Lo que se pide ->
A) Según el texto sobre Burt Lancaster, ¿con qué película de 1946 se enamoró el público de él de inmediato?
B) Continúa, por favor, el texto sobre Burt Lancaster a partir de su última oración.

Texto de la página ->
--------------------
Un día cuando tenía 11 años, vi a Burt Lancaster en el film de John Frankenheimer de 1962 La celda olvidada (Birdman of Alcatraz). Desde ese momento supe que Lancaster era mi hombre. En La celda olvidada, Lancaster interpreta un asesino antisocial y quisquilloso que cumple sentencia de por vida en la famosa cárcel de Alcatraz y que en sus muchas horas libres se convierte en un ornitólogo experto. El mensaje del film era que sin importar lo horribles que fueran los crímenes que pudieras haber cometido, la redención era posible, siempre y cuando desarrollaras un hobby que valiera la pena. Por entonces, debido a algunas transgresiones sociales de prepúber (robos, desprecio por la autoridad, fantasías de tirar a mi padre bajo un camión), no creí que llegara a ser un buen ciudadano, por lo tanto el protagonista de La celda olvidada me parecía el perfecto alter ego.
Desde ese momento no me podían apartar de los
tordos, estorninos y urracas que convertían a nuestro barrio desangelado en un
Edén aviario, y cada vez que visitaba la casa de mi tía Marge, el loro Pedrito
y yo éramos compañeros inseparables. Pero no era el Burt Lancaster de La celda
olvidada el que me había transfigurado. Era el propio Lancaster. Con sus rasgos
recios, su físico digno de Praxíteles, sus ojos penetrantes, su voz estentórea,
y por sobre todo, su manera belicosa y resuelta de apretar los dientes que se
convirtió en su marca de fábrica. Lancaster fue una de las estrellas más
veneradas de mi infancia. Fue uno de esos
tipos duros y carismáticos que caminaban por la calle un día, tomaban
unas pocas clases de actuación y en poco tiempo tenían a la nación entera a sus
pies. Lancaster, como Cary Grant y Jimmy Stewart, era un actor con el que el
público se enamoraba de inmediato (en su caso con el film de 1946, Los asesinos/The
killers) y que no dejaba de amarlo hasta el día que moría. Como Stewart, aunque
más particularmente como Grant, Burt Lancaster era un actor único, tan
brillantemente original que nunca podrá ser reemplazado. En esto, era un poco
como Carlomagno.
--------------------
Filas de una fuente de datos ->
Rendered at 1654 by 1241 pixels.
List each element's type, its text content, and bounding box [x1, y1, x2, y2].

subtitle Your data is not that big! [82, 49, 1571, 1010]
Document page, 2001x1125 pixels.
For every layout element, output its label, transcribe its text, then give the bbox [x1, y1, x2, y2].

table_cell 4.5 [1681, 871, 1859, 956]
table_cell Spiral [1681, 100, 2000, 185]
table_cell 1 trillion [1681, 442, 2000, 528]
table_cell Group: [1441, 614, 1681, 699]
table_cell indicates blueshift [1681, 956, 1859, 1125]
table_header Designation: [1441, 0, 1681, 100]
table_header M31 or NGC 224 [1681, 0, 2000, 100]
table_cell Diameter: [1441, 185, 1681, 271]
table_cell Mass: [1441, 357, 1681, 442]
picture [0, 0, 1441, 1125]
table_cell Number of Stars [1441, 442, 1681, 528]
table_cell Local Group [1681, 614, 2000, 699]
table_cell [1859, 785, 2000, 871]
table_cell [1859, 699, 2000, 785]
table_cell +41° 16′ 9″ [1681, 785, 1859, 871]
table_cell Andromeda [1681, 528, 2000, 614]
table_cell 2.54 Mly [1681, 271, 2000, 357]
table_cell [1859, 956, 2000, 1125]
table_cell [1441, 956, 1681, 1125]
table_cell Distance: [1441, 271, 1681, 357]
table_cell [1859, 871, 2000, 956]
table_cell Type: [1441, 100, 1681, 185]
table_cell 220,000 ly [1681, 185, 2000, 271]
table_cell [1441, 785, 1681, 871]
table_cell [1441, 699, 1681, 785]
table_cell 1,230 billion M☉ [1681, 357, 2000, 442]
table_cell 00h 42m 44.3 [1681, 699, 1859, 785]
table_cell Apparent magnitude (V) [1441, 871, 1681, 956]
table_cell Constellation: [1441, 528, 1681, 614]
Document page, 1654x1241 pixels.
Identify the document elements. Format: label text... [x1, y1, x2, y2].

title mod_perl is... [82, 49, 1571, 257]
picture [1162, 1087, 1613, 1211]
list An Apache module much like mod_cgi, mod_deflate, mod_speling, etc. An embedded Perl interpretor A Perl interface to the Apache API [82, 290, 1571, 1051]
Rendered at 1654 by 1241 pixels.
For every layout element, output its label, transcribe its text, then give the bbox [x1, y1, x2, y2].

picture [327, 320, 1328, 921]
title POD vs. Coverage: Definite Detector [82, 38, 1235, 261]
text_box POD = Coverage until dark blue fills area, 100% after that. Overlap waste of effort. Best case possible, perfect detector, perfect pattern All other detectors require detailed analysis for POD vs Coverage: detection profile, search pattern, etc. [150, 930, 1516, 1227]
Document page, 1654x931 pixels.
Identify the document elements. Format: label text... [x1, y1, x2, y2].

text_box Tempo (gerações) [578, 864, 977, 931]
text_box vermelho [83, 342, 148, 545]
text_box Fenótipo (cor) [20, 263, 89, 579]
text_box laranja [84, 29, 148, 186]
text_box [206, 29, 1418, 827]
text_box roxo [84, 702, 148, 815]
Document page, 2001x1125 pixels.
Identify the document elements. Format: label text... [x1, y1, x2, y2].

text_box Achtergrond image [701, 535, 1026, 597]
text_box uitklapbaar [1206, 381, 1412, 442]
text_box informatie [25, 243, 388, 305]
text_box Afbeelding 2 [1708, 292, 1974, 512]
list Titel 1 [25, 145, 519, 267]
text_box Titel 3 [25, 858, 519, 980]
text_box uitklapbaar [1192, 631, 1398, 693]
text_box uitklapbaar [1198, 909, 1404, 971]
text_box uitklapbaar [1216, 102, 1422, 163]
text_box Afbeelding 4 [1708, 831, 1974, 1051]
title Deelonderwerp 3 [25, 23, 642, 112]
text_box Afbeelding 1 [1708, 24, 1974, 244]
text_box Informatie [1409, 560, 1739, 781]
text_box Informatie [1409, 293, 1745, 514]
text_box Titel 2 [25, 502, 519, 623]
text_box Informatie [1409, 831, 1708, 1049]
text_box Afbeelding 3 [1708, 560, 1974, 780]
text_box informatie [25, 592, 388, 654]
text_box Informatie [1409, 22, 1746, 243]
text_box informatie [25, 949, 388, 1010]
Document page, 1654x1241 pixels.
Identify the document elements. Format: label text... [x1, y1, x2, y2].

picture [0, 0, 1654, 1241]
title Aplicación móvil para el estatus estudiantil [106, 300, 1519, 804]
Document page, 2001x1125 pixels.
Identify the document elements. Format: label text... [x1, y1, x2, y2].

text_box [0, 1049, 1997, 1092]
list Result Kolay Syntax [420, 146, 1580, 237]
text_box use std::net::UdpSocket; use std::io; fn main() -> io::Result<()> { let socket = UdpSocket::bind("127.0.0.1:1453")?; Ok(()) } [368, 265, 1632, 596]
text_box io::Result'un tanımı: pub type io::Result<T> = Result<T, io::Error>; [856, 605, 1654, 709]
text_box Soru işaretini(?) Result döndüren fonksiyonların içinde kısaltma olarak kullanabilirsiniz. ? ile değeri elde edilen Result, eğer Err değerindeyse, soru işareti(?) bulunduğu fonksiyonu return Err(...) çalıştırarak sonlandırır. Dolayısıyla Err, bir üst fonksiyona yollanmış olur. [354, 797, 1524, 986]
--------------------
Respuestas por tarea ->
A) Con Los asesinos (The killers).

B)
El público amaba de Burt Lancaster porque
parecía auténtico. Por haber sido un chico de las calles de Nueva York que
había trabajado en un circo antes de entrar en el cine, Lancaster era
completamente creíble como trapecista, pistolero, sheriff, general, maquinista
de trenes u ornitólogo psicopático, de un modo en que muchos otros actores no
lo eran. Hasta donde era posible, hacía sus propias escenas de riego con
verdadera eficacia.
Es por eso que aún después de que mi fase de La
celda olvidada terminase, continué imitándolo. Como JJ Hunsecker, el cronista de
sociales innecesariamente cruel de La mentira maldita (The sweet smell of
success), me convertí en un periodista gratuitamente cruel. Mi veneno
descontrolado e inmotivado se parece tanto al del periodista que hizo Lancaster
que algunas personas creyeron que fui el autor de la columna firmada por JJ Hunsecker
para la revista Spy. (No fui yo; la columna comenzó a aparecer antes de que
conociera a nadie en Spy, y la escribió uno de los fundadores con
colaboraciones de otra gente).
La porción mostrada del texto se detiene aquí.